Texte extrait -
+===+
Premiers signes de l'apocalypse

Premiers signes de l'apocalypse

[NDT : ce texte a été publié quelque temps après les événements du 11 septembre 2001.]

La tragédie qui est arrivée aux USA le 11 septembre 2001 change la marche des événements sur la scène mondiale. S’il a été annoncé que toute la planète était une zone d’intérêts vitaux pour les USA, tout le territoire US peut maintenant être appelé une zone d’intérêt vital pour le terrorisme mondial.

Nous avons pitié et nous sommes peinés.

Nous exprimons nos profondes et sincères condoléances aux victimes innocentes de la terreur – aux gens ordinaires qui ont été victimes de cette tragédie affreuse et sans précédent.

Nous condamnons les actions de ceux qui ont tué des gens innocents.

UN ACTE GEOPOLITIQUE DE TERRORISME

Ce qui est arrivé aux USA le 11 septembre 2001 ouvre une nouvelle page dans l’histoire du monde. Comme cela fut le cas avec le coup de feu de Gavrilo Princip à Sarajevo, ou l’intervention des troupes nazies en Tchécoslovaquie, ici l’humanité quitte à nouveau la route, qui il y a peu de temps semblait si droite.

Aujourd’hui, comme jamais auparavant, il est important de comprendre ce qui s’est passé exactement.

En mettant de coté l’aspect humanitaire, il est nécessaire de comprendre la nature réelle des choses. Nous nous sommes réveillés dans un monde complètement différent.

Il est absolument visible que ce ne fut pas un accident, une catastrophe ou un crime sans témoins de gens en proie à une obsession. L’ampleur, le moment historique et le caractère de l’acte terroriste rendent visible son caractère géopolitique.

LE MONDE UNIPOLAIRE (LE MONDE D’HIER) 

Le XXIe siècle a commencé comme une époque d’hégémonie US dans un monde avec un seul pôle. Les USA apparaissaient non seulement comme un leader incontestable pour les questions de stratégie, de technologie, d’économie et de politique, mais aussi comme la réalité suprême et invulnérable donnant le ton des processus fondamentaux dans le monde. La mondialisation, dans son essence, signifiait précisément américanisation. Cette domination était basée sur la démonstration de sa force planétaire en tant qu’« hyperpuissance ».
+===+
Listing fourni -
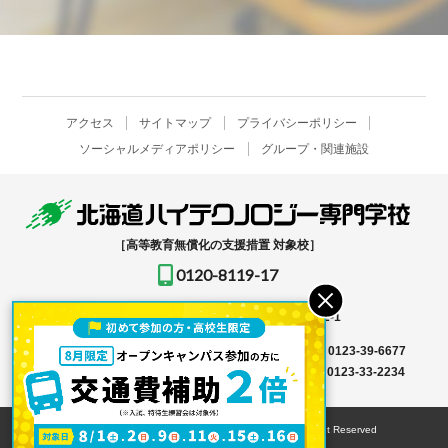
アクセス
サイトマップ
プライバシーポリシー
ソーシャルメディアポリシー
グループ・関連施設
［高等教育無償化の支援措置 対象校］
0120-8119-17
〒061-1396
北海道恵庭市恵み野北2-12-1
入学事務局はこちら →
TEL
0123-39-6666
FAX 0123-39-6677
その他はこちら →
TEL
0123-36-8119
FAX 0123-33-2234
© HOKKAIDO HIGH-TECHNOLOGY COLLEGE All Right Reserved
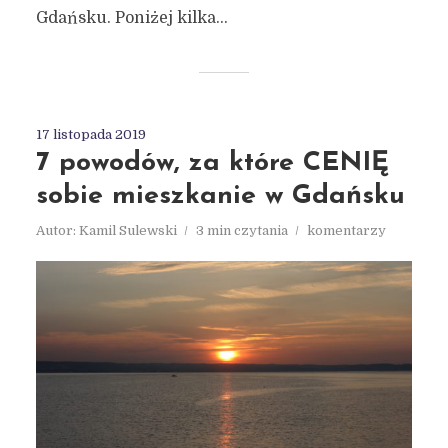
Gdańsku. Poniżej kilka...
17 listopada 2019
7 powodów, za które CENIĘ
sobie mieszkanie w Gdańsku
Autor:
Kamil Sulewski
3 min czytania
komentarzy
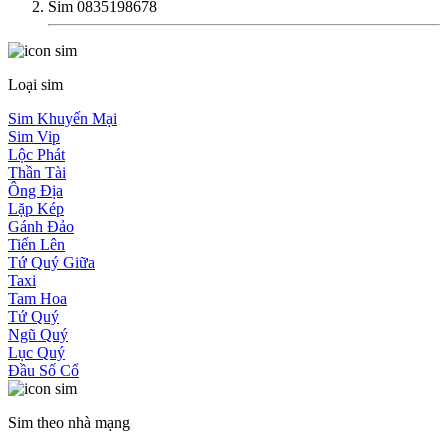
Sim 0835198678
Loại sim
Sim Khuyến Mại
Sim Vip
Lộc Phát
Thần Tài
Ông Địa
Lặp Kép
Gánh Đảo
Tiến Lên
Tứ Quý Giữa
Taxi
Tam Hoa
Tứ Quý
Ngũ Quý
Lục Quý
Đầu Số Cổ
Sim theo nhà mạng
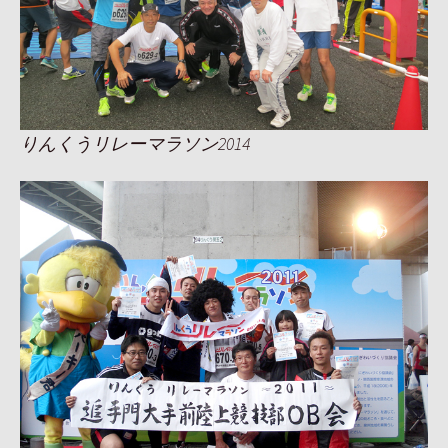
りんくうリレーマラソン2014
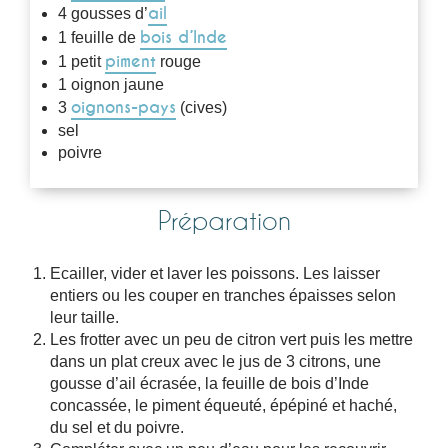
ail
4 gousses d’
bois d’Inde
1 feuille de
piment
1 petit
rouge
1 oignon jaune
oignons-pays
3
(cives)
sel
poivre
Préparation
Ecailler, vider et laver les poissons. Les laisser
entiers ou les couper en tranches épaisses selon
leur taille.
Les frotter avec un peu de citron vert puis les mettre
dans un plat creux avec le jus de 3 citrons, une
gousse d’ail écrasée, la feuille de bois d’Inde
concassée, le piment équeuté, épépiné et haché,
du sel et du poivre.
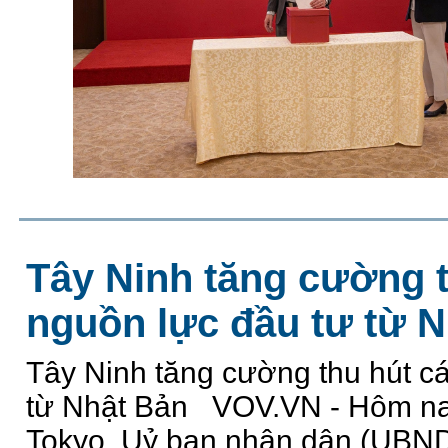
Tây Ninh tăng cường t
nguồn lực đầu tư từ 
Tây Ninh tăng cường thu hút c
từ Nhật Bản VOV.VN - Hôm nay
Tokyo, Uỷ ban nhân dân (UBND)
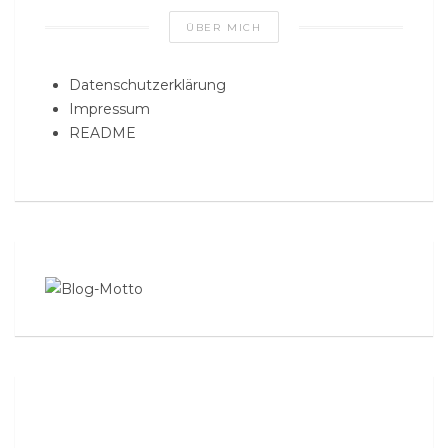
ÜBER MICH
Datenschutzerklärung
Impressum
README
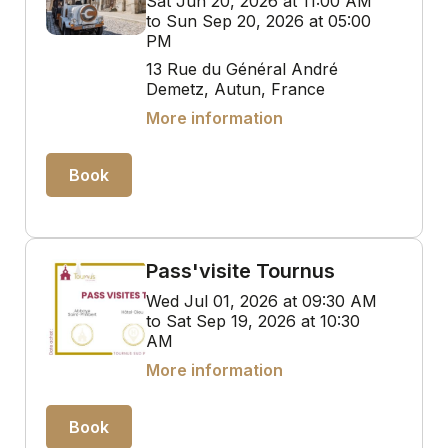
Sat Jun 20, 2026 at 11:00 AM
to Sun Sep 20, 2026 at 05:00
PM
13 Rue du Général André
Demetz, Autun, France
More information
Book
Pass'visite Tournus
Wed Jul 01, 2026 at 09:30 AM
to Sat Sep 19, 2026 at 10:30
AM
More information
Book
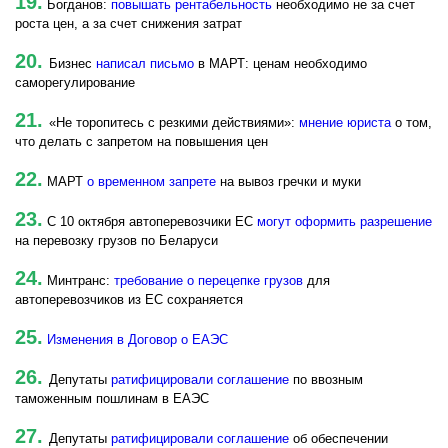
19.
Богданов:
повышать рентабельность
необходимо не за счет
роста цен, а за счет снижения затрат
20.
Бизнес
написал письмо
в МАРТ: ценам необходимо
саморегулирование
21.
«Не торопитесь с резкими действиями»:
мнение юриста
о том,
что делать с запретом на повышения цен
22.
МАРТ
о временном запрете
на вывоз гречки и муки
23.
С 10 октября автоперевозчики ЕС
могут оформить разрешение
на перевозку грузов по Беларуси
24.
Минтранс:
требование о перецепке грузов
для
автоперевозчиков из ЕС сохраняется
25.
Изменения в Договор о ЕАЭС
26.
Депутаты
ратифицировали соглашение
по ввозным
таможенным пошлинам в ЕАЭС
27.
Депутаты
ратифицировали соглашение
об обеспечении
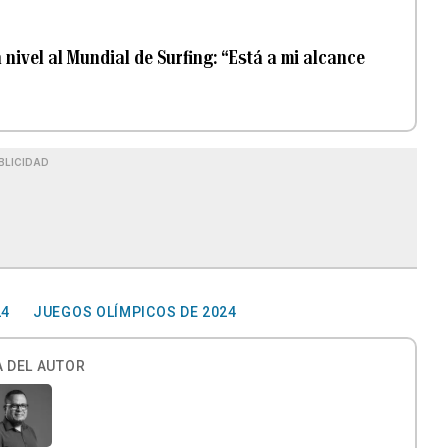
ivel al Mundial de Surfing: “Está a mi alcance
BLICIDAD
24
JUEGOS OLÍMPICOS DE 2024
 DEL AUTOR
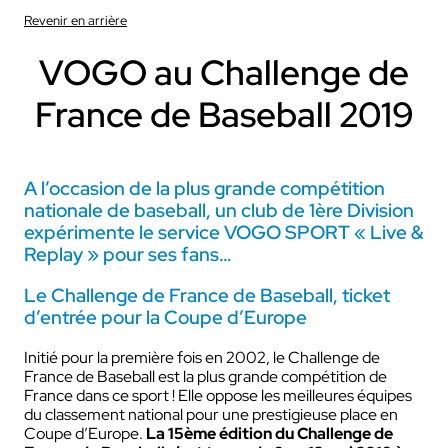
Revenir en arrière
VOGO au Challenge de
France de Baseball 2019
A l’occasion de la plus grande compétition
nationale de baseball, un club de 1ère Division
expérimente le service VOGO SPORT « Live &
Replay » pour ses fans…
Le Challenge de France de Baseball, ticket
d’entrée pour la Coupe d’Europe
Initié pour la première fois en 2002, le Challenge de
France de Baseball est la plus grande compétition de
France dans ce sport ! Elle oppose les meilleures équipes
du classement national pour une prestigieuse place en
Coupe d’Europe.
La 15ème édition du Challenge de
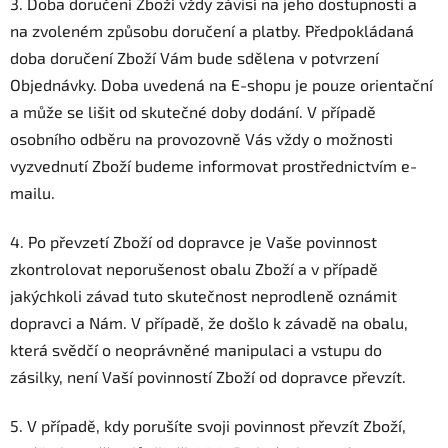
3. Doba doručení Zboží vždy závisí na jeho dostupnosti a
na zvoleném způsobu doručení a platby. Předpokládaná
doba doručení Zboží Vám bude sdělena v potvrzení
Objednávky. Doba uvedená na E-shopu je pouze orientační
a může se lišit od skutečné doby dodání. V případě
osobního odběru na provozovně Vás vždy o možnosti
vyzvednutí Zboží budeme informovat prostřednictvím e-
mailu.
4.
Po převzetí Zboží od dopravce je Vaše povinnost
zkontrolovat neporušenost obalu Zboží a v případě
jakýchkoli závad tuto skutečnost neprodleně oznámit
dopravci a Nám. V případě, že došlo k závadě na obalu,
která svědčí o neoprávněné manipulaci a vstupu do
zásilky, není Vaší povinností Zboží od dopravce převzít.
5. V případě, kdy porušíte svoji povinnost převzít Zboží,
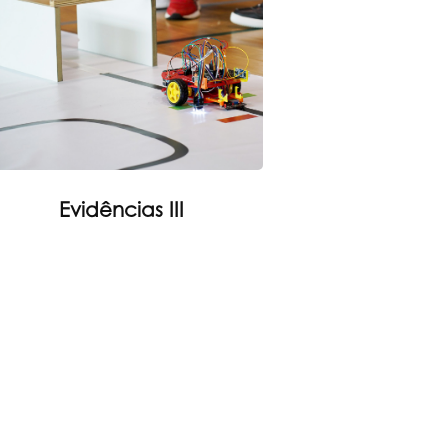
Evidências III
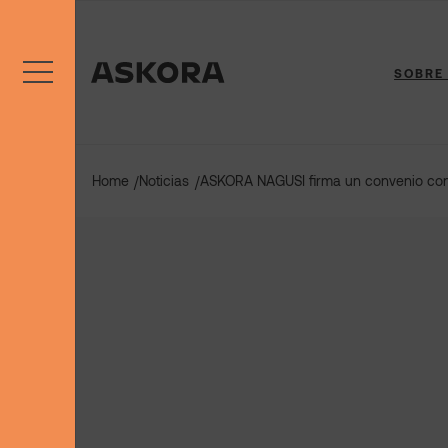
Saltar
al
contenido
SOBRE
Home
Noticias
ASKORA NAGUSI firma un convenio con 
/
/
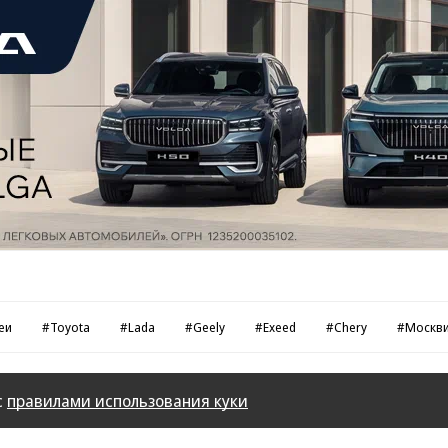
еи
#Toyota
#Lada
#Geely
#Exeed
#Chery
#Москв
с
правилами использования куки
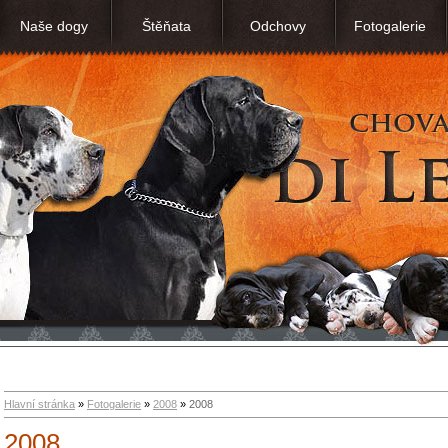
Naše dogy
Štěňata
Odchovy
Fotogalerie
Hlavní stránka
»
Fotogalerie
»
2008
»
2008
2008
+===+
Consignes à suivre -
(1) Reproduisez mot pour mot le passage du texte extrait situé entre "La tragédie qui" et "des gens innocents.", bornes incluses.
(2) D'après le texte extrait, que signifiait précisément la mondialisation dans son essence ?

Réponses par consigne -
(1)
La tragédie qui est arrivée aux USA le 11 septembre 2001 change la marche des événements sur la scène mondiale. S’il a été annoncé que toute la planète était une zone d’intérêts vitaux pour les USA, tout le territoire US peut maintenant être appelé une zone d’intérêt vital pour le terrorisme mondial.

Nous avons pitié et nous sommes peinés.

Nous exprimons nos profondes et sincères condoléances aux victimes innocentes de la terreur – aux gens ordinaires qui ont été victimes de cette tragédie affreuse et sans précédent.

Nous condamnons les actions de ceux qui ont tué des gens innocents.

(2) L'américanisation.